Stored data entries

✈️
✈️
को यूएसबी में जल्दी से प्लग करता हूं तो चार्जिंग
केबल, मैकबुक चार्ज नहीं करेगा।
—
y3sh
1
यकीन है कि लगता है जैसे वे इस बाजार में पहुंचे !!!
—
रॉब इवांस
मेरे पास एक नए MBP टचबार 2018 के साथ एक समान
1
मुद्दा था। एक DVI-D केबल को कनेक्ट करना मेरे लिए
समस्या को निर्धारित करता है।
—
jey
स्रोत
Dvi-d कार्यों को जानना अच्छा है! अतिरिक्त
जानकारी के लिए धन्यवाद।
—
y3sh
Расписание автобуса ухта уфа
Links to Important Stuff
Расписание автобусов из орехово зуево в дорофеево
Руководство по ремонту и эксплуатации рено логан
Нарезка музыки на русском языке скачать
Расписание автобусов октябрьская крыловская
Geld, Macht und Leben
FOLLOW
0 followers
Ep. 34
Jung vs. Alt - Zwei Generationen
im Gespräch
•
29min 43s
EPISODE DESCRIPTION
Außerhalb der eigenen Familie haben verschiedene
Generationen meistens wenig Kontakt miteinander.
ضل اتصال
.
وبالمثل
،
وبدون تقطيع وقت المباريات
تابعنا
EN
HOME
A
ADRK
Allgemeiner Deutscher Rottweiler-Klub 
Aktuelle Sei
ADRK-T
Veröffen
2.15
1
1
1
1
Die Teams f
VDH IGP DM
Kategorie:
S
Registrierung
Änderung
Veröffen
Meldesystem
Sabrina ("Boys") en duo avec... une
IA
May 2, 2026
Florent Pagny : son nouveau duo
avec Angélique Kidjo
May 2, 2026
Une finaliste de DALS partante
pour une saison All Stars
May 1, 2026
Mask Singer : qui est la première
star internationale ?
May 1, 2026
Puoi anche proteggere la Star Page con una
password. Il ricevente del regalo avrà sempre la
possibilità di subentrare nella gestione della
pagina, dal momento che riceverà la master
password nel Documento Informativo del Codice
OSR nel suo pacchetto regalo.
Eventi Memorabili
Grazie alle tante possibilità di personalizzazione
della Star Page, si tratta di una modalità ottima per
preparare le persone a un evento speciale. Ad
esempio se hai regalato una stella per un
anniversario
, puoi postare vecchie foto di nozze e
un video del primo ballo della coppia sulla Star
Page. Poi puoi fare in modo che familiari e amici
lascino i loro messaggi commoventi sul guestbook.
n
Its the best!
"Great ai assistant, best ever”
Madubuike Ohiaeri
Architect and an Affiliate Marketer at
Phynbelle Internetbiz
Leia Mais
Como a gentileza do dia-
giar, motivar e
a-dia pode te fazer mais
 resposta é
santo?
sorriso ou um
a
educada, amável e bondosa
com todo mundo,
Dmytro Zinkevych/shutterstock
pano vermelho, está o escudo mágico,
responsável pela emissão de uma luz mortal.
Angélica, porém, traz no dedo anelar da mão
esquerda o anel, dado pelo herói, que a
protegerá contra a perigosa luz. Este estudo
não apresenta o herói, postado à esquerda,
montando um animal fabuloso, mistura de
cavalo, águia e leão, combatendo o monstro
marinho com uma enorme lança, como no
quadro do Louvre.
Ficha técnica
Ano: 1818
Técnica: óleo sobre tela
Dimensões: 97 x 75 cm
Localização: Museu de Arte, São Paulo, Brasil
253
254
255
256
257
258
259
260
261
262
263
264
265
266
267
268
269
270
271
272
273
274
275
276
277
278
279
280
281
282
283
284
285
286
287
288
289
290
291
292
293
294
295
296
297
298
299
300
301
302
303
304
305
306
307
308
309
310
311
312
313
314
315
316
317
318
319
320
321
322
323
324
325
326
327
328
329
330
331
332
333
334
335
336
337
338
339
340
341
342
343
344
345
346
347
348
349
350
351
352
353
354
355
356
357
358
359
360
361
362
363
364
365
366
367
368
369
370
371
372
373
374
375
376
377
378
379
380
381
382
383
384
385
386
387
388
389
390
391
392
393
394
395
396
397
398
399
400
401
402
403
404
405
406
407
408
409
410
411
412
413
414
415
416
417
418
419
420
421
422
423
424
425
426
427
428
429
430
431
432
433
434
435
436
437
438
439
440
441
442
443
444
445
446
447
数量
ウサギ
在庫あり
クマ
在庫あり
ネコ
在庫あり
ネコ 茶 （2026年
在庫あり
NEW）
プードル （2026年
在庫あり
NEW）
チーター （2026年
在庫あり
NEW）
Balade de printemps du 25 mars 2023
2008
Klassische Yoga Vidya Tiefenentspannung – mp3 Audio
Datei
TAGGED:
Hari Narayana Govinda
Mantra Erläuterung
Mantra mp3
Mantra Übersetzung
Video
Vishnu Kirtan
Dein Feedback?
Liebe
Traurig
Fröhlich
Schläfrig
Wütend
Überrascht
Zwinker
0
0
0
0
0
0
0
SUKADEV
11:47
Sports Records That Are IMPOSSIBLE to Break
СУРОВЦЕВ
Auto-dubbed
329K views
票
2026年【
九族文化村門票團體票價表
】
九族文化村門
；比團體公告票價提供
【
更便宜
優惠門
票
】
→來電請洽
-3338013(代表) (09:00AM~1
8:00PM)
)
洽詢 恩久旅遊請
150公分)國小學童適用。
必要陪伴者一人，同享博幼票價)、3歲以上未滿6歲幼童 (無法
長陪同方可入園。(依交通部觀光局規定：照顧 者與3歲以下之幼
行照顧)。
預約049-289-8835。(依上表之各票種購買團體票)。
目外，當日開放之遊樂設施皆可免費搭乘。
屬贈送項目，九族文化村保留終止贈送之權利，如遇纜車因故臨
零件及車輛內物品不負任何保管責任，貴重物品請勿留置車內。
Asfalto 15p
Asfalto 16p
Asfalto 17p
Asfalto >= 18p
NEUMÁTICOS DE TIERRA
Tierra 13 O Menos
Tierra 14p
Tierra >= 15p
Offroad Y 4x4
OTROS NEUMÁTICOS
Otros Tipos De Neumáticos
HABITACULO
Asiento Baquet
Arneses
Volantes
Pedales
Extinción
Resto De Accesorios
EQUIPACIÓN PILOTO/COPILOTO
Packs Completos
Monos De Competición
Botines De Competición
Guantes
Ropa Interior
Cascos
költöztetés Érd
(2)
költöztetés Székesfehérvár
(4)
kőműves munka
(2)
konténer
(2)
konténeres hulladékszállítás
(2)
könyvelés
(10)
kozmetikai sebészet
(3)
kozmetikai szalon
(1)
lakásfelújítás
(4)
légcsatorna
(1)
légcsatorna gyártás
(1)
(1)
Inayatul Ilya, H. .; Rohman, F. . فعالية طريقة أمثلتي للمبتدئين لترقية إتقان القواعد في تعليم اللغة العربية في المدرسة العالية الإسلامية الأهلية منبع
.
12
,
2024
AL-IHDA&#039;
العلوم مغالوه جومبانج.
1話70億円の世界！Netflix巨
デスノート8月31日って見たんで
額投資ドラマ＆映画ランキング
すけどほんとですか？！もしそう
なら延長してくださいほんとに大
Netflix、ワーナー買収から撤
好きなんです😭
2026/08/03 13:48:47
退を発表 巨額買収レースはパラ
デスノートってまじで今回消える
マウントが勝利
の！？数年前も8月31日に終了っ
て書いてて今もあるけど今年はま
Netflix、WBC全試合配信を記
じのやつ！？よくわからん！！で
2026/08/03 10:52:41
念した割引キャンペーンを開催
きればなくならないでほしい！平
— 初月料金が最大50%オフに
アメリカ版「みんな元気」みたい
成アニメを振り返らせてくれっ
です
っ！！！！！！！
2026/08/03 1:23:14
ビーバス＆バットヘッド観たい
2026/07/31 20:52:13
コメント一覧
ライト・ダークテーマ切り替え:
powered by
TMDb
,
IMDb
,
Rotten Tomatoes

- [THE PROBLEM]: Identify every line in the items above that contains the string "della", and copy each one. Case counts, so only matches with identical capitalization qualify.

- [ANSWER SPACE]:
possibilità di subentrare nella gestione della
della Star Page, si tratta di una modalità ottima per
un video del primo ballo della coppia sulla Star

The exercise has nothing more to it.